Given instruction 1: Translate this sentence from the passage below on the patent venue dispute between PMC and Google into Spanish: "Google moved to dismiss for improper venue."
Given instruction 2: Resume the account below of the patent venue dispute between PMC and Google, picking up after its last sentence.

Text block:
Personalized Media Communications (PMC) sued Google in the Eastern District of Texas for infringement of six patents related to adaptive video streaming. PMC initially asserted venue was proper based on the presence of several Google Global Cache (GGC) servers at facilities owned by internet service providers (ISPs) located within the district. Google moved to dismiss for improper venue. While Google’s motion was pending, the Federal Circuit issued its decision in In re. Google, rejecting a venue argument asserted by a different plaintiff against Google that was also premised on the presence of GGC servers, and finding that a regular and established place of business requires the regular physical presence of an employee or other agent of the defendant conducting the defendant’s business at the alleged place of business.

After the Federal Circuit’s decision, PMC asserted a different venue theory based on Google’s agreements with Communications Test Design (CTDI) to warehouse, refurbish, repair and ship hardware products, such as Google’s cellphones and speakers, from a CTDI facility located in the Eastern District of Texas. The district court agreed with PMC and denied Google’s motion, finding that CTDI was acting as Google’s agent and was conducting Google’s business from its facility. Google filed a petition for a writ of mandamus seeking to vacate the district court’s order.

Data block:
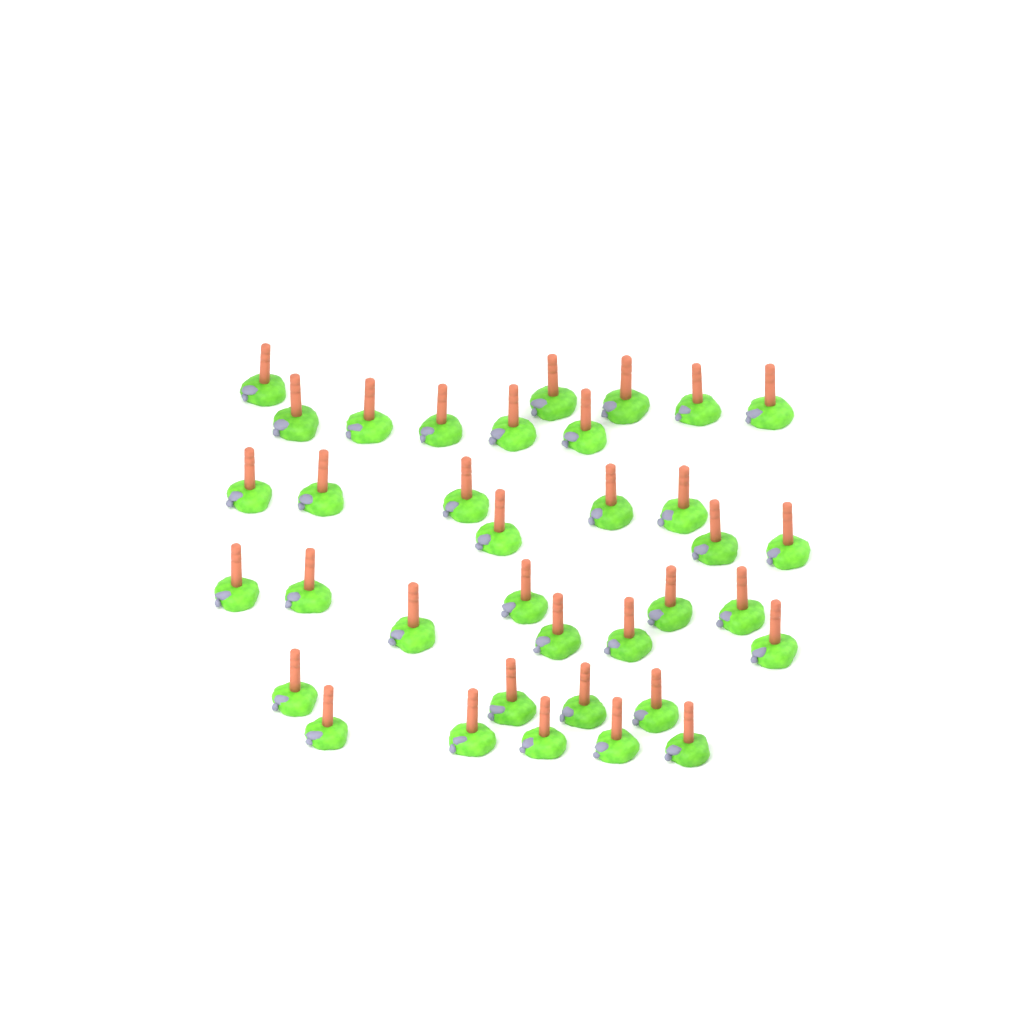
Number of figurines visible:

Task response 1: Google solicitó que se desestimara la demanda por competencia territorial improcedente.

Task response 2:
The Federal Circuit denied Google’s petition. The Court explained that a party seeking a writ bears the heavy burden of demonstrating that it has no adequate alternative means to obtain the desired relief and that the right to issuance of the writ is clear and indisputable. Without providing an explanation, the Court found that although Google raised viable arguments based on the law of agency and the Court’s precedent, it was not satisfied that Google’s right to a writ was clear and indisputable. The Court concluded that Google can obtain meaningful review of the district court’s venue ruling after final judgment in the case.

Practice Note: The Federal Circuit was also concerned that the district court did not move more quickly to resolve Google’s venue challenge. Significant work in the case had already been done, and the trial date is currently set for November 2020. If the venue is later found to be improper, the case will be transferred and a new trial will occur.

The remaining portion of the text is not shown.